On 03/06/11 07:14, Vincenzo Vagnoni wrote:
> Hi Chris,
> you should have the following configuration
>
> STORM_CKSUM_ALGORITHM="Adler32"
> STORM_CKSUM_SUPPORT="false"
> GRIDFTP_WITH_DSI="yes"
>
> Do you?
>
I didn't. I do now, and it seems to have solved the problem.
Thanks very much for your help.
This ought to be added to the release notes. NB We don't see entries in
the storm-checksum.log file with this support enabled (which is exactly
what I'd expect).
Chris
> Cheers,
> Vincenzo
>
> On Jun 3, 2011, at 1:51 AM, Christopher J. Walker wrote:
>
>> On 02/06/11 22:45, Mario David wrote:
>>> hi
>>>
>>> in the log there is always 1 entry for each file even if it's calculated on the fly
>>
>> Unfortunately, this doesn't work for me. The problem I'm trying to fix
>> (that checksums take too long to calculate - so file transfers timeout)
>> is still present.
>>
>> I can't have set it up correctly as I still see significant traffic to
>> the checksum server - whereas if the checksum was being calculated on
>> the fly in gridftp, there should only be a trivial amount of traffic to
>> the checksum server.
>>
>> Ideas?
>>
>>
>> Chris
>>
>>
>>
>>> Mario
>>>
>>> On Jun 2, 2011, at 9:34 PM, Christopher J.Walker wrote:
>>>
>>>> Mario David wrote:
>>>>> hi
>>>>>
>>>>> I have gftp servers in seperate machines from the FE and BE
>>>>>
>>>>> in the gftp server do you have the yaim variable
>>>>> GRIDFTP_WITH_DSI="yes"
>>>>> that should do the trick
>>>>
>>>> I've tried to configure this - but there are still entries in the
>>>> storm-checksum log - so presumably I've failed.
>>>>
>>>> Any suggestions?
───
--- TASK DESCRIPTION ---
From the email thread above about checksum settings, extract word for word the part that opens with the words containing "On 03/06/11 07:14, Vincenzo" and closes with "solved the problem.".

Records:
───
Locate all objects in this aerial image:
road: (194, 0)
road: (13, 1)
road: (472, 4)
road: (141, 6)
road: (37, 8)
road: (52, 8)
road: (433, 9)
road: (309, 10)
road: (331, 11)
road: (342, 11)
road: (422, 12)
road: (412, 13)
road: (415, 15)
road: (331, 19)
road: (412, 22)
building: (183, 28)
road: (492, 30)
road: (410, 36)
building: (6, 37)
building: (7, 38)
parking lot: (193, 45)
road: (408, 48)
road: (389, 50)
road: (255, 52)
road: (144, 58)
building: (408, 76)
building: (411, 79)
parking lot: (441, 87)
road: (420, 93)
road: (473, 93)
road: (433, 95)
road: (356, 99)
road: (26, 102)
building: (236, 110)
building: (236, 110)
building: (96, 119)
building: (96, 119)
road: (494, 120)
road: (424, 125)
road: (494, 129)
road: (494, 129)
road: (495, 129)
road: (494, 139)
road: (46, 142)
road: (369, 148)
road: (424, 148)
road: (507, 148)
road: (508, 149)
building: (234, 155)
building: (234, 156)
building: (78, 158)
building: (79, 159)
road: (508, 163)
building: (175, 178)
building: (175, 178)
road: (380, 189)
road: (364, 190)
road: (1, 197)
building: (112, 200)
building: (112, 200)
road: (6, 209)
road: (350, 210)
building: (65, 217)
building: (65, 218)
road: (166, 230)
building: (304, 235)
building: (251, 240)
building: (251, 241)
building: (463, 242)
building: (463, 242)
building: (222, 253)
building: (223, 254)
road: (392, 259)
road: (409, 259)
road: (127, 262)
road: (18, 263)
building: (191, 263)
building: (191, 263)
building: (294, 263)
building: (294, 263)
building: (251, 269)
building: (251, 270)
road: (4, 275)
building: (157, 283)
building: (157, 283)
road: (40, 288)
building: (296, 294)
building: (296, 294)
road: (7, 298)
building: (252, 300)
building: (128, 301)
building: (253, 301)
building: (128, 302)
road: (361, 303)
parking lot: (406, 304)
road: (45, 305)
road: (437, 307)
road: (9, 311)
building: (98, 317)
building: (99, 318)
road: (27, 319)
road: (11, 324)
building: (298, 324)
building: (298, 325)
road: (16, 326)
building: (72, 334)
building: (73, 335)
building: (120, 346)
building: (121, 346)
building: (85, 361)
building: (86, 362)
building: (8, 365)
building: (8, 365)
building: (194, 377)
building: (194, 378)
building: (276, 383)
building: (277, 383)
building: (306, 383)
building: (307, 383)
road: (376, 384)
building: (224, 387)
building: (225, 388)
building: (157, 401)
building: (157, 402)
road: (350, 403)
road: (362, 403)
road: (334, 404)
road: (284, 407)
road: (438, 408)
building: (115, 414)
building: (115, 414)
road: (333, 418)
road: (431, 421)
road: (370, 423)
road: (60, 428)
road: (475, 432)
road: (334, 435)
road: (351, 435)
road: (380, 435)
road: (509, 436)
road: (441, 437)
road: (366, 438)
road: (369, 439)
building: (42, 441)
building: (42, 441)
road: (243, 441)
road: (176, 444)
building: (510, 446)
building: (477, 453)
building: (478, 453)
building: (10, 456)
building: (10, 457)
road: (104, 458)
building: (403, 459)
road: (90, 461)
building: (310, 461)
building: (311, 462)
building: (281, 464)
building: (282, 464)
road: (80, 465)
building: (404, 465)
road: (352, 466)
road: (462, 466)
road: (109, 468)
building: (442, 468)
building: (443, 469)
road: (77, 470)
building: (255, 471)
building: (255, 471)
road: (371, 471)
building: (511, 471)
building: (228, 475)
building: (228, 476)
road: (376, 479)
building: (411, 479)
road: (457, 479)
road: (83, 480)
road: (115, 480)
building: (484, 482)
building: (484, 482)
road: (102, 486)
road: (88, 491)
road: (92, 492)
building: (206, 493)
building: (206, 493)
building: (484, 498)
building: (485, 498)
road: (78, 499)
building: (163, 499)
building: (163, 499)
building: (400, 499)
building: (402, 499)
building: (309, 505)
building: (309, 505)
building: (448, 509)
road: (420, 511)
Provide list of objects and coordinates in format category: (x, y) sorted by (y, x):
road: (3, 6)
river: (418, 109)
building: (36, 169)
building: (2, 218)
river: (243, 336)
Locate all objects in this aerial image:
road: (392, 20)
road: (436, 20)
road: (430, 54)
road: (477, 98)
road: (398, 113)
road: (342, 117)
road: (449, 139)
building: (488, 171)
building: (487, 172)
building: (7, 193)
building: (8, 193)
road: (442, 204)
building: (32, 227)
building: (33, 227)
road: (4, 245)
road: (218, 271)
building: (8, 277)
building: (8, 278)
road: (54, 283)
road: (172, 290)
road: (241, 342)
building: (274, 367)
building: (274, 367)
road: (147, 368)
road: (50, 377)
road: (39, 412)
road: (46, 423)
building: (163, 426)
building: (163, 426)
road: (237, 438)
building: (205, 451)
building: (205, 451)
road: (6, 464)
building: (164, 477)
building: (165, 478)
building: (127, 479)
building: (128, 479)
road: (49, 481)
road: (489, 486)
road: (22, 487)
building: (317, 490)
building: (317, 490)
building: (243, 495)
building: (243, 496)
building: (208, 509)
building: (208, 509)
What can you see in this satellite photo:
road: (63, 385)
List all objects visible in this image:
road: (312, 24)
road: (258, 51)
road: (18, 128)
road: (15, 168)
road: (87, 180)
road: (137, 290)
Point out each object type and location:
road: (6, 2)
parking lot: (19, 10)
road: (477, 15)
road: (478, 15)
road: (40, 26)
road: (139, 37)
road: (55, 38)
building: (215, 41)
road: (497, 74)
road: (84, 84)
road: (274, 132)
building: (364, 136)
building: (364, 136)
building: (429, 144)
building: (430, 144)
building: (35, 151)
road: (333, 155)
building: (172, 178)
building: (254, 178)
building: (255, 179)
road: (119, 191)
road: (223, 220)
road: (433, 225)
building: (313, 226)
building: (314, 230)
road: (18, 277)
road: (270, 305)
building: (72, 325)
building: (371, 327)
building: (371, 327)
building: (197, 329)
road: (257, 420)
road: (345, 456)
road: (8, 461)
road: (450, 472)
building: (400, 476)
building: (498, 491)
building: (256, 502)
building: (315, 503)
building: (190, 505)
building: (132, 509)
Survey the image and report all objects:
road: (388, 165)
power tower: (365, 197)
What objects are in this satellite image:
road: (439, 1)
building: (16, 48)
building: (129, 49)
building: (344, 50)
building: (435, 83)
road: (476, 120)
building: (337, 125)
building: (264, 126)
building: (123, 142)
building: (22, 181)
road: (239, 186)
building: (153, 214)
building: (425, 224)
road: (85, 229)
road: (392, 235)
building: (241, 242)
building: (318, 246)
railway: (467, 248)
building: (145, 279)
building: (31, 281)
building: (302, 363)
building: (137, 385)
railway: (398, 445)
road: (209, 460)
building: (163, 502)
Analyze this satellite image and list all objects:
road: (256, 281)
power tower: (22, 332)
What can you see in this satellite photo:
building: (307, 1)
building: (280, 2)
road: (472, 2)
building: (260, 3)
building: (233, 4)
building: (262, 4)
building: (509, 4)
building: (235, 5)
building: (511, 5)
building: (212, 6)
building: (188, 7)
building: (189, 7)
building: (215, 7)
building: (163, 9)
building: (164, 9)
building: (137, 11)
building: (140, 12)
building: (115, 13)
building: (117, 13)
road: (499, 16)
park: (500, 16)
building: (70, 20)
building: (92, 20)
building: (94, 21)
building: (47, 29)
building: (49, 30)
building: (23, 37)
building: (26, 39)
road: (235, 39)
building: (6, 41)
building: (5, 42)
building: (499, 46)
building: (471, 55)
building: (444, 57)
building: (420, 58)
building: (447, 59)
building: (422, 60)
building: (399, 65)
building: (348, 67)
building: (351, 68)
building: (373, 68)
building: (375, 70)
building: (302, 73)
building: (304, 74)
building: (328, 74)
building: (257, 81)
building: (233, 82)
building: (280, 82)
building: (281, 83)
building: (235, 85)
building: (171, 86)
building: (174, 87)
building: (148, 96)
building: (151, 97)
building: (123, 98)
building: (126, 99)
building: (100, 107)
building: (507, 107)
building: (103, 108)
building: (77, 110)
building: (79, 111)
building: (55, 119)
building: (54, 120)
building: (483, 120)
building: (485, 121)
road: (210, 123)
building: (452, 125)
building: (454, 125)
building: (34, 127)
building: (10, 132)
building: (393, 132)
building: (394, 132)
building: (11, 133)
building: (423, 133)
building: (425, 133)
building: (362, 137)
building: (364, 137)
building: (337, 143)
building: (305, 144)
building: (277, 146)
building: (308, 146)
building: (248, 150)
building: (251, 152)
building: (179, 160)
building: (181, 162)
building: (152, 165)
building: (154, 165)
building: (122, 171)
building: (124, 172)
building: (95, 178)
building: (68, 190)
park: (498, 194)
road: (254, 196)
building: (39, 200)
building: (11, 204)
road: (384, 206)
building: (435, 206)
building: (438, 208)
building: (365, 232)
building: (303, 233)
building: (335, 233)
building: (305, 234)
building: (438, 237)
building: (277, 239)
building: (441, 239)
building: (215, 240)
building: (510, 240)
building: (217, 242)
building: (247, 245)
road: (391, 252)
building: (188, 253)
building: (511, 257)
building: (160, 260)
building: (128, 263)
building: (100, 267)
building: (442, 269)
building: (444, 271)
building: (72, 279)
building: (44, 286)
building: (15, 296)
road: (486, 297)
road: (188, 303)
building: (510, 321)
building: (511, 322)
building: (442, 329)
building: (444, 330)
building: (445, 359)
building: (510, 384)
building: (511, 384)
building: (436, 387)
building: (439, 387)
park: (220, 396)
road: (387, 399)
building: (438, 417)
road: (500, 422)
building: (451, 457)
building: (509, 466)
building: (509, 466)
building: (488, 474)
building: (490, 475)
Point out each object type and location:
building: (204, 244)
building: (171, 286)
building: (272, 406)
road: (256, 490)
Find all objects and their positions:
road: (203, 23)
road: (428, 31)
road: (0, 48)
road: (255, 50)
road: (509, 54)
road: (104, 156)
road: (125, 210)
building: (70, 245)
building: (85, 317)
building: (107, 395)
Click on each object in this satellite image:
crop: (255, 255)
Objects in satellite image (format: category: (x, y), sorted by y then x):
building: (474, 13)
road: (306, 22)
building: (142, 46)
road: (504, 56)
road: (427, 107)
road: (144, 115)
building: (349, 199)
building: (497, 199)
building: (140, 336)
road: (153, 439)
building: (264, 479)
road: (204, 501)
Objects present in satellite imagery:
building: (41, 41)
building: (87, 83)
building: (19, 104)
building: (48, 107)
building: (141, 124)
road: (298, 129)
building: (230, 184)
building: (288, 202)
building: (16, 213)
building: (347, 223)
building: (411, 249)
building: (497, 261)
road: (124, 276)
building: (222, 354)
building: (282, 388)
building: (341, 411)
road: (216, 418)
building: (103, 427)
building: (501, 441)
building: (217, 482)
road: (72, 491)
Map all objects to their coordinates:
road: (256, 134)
───
--- TASK RESULT ---
On 03/06/11 07:14, Vincenzo Vagnoni wrote:
> Hi Chris,
> you should have the following configuration
>
> STORM_CKSUM_ALGORITHM="Adler32"
> STORM_CKSUM_SUPPORT="false"
> GRIDFTP_WITH_DSI="yes"
>
> Do you?
>
I didn't. I do now, and it seems to have solved the problem.